What to produce:
Which lines run from the one containing "liefhebbers…" to the end of the entries below? Reproduce them exactly, both ends included.

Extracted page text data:
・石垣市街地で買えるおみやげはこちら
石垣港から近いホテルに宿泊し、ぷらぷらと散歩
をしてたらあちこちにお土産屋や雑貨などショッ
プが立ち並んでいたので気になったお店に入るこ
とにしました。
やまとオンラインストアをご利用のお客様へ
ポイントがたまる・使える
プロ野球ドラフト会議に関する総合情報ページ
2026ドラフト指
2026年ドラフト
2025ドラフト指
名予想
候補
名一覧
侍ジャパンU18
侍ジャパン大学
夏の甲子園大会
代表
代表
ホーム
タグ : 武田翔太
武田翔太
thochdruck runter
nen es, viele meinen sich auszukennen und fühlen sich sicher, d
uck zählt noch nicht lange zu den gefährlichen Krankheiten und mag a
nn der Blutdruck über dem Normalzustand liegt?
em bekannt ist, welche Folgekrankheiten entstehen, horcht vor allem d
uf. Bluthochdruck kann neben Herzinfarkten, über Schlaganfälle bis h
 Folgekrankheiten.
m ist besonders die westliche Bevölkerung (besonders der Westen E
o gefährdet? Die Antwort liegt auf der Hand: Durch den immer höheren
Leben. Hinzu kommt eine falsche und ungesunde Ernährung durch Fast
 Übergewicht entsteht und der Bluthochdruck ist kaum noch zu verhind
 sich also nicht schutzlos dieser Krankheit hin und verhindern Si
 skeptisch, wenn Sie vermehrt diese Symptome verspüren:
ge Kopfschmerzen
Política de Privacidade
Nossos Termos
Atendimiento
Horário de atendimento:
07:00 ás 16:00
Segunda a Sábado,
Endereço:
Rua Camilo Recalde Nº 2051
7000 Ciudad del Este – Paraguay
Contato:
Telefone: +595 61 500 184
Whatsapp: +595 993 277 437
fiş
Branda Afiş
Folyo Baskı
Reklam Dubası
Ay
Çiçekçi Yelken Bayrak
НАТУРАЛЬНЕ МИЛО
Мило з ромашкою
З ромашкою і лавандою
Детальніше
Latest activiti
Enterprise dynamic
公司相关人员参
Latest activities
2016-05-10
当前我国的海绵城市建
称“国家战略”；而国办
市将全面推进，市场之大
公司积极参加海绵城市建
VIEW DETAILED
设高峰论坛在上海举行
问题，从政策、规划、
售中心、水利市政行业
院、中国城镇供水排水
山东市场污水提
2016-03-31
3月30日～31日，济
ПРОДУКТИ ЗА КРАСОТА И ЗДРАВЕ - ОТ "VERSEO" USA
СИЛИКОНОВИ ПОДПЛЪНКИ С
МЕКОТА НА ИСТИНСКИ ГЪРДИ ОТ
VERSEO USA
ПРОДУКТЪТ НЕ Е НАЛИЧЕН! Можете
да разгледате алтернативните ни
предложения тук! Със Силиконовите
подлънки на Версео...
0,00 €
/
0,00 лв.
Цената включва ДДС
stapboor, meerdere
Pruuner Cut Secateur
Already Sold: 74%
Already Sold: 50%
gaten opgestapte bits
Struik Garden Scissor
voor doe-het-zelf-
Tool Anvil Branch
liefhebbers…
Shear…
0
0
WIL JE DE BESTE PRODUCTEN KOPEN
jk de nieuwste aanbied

Completed exercise:
liefhebbers…
Shear…
0
0
WIL JE DE BESTE PRODUCTEN KOPEN
jk de nieuwste aanbied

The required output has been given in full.